### Task details
Reproduce the lines below verbatim, omitting the pictures from your output.
___ Supplied information
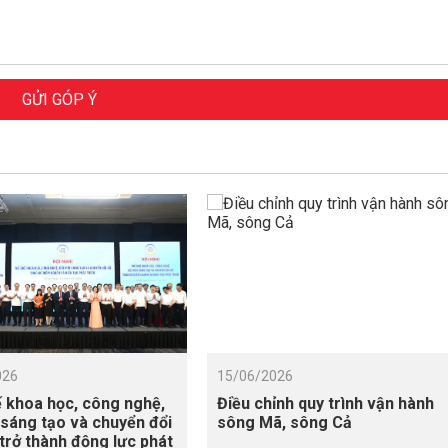
GỬI GÓP Ý
026
15/06/2026
 khoa học, công nghệ,
Điều chỉnh quy trình vận hành
 sáng tạo và chuyển đổi
sông Mã, sông Cả
 trở thành động lực phát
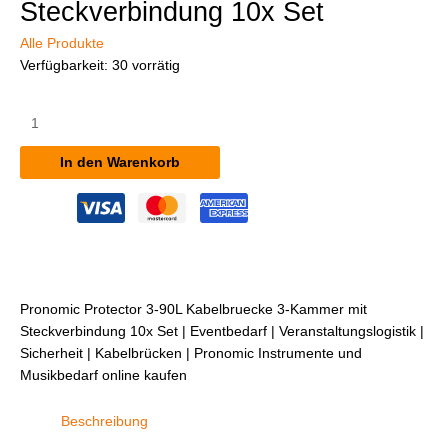
Steckverbindung 10x Set
Alle Produkte
Verfügbarkeit:
30 vorrätig
Pronomic
Protector
3-
In den Warenkorb
90L
Kabelbrücke
3-
Kammer
mit
Steckverbindung
10x
Pronomic Protector 3-90L Kabelbruecke 3-Kammer mit
Set
Steckverbindung 10x Set | Eventbedarf | Veranstaltungslogistik |
Menge
Sicherheit | Kabelbrücken | Pronomic Instrumente und
Musikbedarf online kaufen
Beschreibung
______
### Solution to the problem
GỬI GÓP Ý
026
15/06/2026
 khoa học, công nghệ,
Điều chỉnh quy trình vận hành
 sáng tạo và chuyển đổi
sông Mã, sông Cả
 trở thành động lực phát
Steckverbindung 10x Set
Alle Produkte
Verfügbarkeit:
30 vorrätig
Pronomic
Protector
3-
In den Warenkorb
90L
Kabelbrücke
3-
Kammer
mit
Steckverbindung
10x
Pronomic Protector 3-90L Kabelbruecke 3-Kammer mit
Set
Steckverbindung 10x Set | Eventbedarf | Veranstaltungslogistik |
Menge
Sicherheit | Kabelbrücken | Pronomic Instrumente und
Musikbedarf online kaufen
Beschreibung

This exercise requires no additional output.